-- TASK INSTRUCTIONS --
Please restate, word for word, the lines below that begin at the one with "thyroid gland stained" and end at the one with "(IHC) (DAB (3,3'-diaminobenzidine))". Leave out all other lines.

►

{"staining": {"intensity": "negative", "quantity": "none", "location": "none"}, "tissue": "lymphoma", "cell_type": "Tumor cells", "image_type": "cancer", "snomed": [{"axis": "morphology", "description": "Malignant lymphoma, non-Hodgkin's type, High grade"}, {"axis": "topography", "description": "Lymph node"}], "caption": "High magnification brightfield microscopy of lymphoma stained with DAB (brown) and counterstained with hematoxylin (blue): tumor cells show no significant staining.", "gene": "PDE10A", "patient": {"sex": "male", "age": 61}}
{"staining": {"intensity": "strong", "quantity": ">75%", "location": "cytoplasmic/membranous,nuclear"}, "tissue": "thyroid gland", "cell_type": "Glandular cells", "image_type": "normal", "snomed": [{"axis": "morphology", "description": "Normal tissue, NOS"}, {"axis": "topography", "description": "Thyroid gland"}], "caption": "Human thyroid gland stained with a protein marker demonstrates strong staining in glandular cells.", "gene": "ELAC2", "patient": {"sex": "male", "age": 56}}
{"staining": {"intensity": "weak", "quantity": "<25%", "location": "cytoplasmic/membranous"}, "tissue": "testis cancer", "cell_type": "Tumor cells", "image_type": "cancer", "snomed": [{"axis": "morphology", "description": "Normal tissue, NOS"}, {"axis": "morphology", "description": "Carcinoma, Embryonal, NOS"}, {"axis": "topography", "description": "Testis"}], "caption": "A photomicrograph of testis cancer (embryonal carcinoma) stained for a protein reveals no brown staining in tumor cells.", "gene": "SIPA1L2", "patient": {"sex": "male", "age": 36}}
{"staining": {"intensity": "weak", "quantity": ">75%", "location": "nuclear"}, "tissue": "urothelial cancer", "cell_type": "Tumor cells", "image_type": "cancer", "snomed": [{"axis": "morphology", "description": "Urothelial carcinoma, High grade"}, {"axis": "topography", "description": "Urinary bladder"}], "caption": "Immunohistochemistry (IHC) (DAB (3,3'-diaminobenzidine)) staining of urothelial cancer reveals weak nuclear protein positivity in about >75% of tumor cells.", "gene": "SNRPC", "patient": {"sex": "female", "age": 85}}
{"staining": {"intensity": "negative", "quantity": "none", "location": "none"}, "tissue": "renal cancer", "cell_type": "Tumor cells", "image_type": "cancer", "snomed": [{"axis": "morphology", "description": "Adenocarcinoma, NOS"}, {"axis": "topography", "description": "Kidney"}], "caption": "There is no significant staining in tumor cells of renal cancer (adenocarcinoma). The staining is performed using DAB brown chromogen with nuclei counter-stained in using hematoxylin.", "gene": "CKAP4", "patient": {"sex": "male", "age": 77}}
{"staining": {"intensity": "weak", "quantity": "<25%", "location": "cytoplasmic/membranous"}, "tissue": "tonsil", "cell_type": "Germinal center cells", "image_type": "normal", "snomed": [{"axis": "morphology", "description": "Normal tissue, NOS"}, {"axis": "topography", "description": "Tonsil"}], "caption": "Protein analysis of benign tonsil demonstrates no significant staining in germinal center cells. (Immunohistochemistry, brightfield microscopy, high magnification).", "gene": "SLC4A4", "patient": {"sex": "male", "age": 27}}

◄

-- RESPONSE TO THE TASK --
{"staining": {"intensity": "strong", "quantity": ">75%", "location": "cytoplasmic/membranous,nuclear"}, "tissue": "thyroid gland", "cell_type": "Glandular cells", "image_type": "normal", "snomed": [{"axis": "morphology", "description": "Normal tissue, NOS"}, {"axis": "topography", "description": "Thyroid gland"}], "caption": "Human thyroid gland stained with a protein marker demonstrates strong staining in glandular cells.", "gene": "ELAC2", "patient": {"sex": "male", "age": 56}}
{"staining": {"intensity": "weak", "quantity": "<25%", "location": "cytoplasmic/membranous"}, "tissue": "testis cancer", "cell_type": "Tumor cells", "image_type": "cancer", "snomed": [{"axis": "morphology", "description": "Normal tissue, NOS"}, {"axis": "morphology", "description": "Carcinoma, Embryonal, NOS"}, {"axis": "topography", "description": "Testis"}], "caption": "A photomicrograph of testis cancer (embryonal carcinoma) stained for a protein reveals no brown staining in tumor cells.", "gene": "SIPA1L2", "patient": {"sex": "male", "age": 36}}
{"staining": {"intensity": "weak", "quantity": ">75%", "location": "nuclear"}, "tissue": "urothelial cancer", "cell_type": "Tumor cells", "image_type": "cancer", "snomed": [{"axis": "morphology", "description": "Urothelial carcinoma, High grade"}, {"axis": "topography", "description": "Urinary bladder"}], "caption": "Immunohistochemistry (IHC) (DAB (3,3'-diaminobenzidine)) staining of urothelial cancer reveals weak nuclear protein positivity in about >75% of tumor cells.", "gene": "SNRPC", "patient": {"sex": "female", "age": 85}}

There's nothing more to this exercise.